WHAT IS REQUIRED - Return each line of the listing that has the word "tail" in it.

PROVIDED ENTRIES -
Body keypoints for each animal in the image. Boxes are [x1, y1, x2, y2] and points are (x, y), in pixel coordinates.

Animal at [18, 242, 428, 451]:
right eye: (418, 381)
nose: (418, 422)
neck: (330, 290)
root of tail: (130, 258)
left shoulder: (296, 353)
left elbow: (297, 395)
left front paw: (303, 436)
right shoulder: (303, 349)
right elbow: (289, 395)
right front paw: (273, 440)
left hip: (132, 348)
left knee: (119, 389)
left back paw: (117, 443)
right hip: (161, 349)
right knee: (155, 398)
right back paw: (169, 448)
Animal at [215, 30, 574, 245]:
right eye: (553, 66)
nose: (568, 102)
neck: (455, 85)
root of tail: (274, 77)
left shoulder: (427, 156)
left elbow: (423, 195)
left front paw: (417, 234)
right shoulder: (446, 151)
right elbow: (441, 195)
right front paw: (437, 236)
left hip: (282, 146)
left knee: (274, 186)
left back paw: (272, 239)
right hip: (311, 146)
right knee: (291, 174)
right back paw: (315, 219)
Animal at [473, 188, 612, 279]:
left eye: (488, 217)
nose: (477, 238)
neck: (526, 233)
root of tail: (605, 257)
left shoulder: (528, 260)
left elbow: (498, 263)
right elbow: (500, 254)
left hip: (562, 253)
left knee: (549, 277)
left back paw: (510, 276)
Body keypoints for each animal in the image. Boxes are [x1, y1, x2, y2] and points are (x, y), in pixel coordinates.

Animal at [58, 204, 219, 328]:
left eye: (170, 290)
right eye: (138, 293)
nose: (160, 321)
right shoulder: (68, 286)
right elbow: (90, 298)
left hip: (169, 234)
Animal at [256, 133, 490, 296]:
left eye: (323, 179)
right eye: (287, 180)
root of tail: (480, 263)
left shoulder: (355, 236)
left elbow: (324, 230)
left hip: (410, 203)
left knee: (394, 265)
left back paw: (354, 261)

REPLY TO THE TASK -
root of tail: (130, 258)
root of tail: (274, 77)
root of tail: (605, 257)
root of tail: (480, 263)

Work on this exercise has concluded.